Again to relate this to Carnegie Corporation days, we encouraged modesty and moderation on the part of grantees in assessing policy impact. And we sought to lead by example, by imposing the same restraint on ourselves. At most, in such assessment, we could discern what a colleague of mine termed "trace elements" of our work in advancing policy options. And we were always mindful of the familiar and helpful adage that one can achieve a lot in Washington if one is prepared not to seek credit!

Personality, Staffing, and Leadership

Finally, a word on staffing, and especially leadership, of foundations. To quote Alan Pifer again, as he reflected on some 30 years of empirical wisdom gained in philanthropy:

Often one talks about foundations in abstract terms, almost as if they were invested with a sentience and personality of their own, quite independent of the people who manage their affairs. Thus, one might hear that the "X" foundation is "imaginative," and the "Y" foundation is "liberal" or "conservative" and the "Z" foundation "stuffy," when in fact the speaker is referring to the characteristics of people in [foundations].

That is to say, leadership is all-important, as in any branch of human activity. And as to foundation leadership—realizing that this has a particular relevance to this group of university leadership individuals—at least a half dozen of the major foundations, in their last transition of authority, appointed former university presidents as their heads. In some ways, this makes good sense; the president of a university rules a complex, dynamic organism that provides, prima facie, a logical segue to running a foundation. But the transition is also a challenge, in that it brings a shift from what one foundation head described to me as a "culture of thrift," of shepherding valuable resources, to one of moving funds out the door.

At the program officer level, there is a discernible move away from the generalist to the specialist (This has always been an issue for foundations.). There is a self-evident logic to the specialist hire, given their "fit" to existing program priorities. But do they not inevitably come with preconceptions inherent in their very specialization that may unduly constrain the scope of what the foundation may do? And what if priorities change? Does one then fire the population expert, willy nilly, and hire a climate change expert? All this is to make a plea for the invaluable role of the well-rounded, liberal-education-endowed individual in philanthropy.

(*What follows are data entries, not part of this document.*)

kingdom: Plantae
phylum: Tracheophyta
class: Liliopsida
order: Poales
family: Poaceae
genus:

What do these perhaps random thoughts mean, in the end, for you grant seekers? They mean, of course, that grunt work must be done, guidelines followed, foundation "culture" understood, and evaluation reports faithfully submitted. It means that the personalities and profiles of foundation officers and leaders are hardly irrelevant to your strategies in approaching them. But, to come back to Abraham Flexner, I do so hope that you might, courageously, continue to engage the philanthropic community in a discussion of the "usefulness of useless knowledge." If not, I fear they will miss opportunities that are singularly theirs for the taking.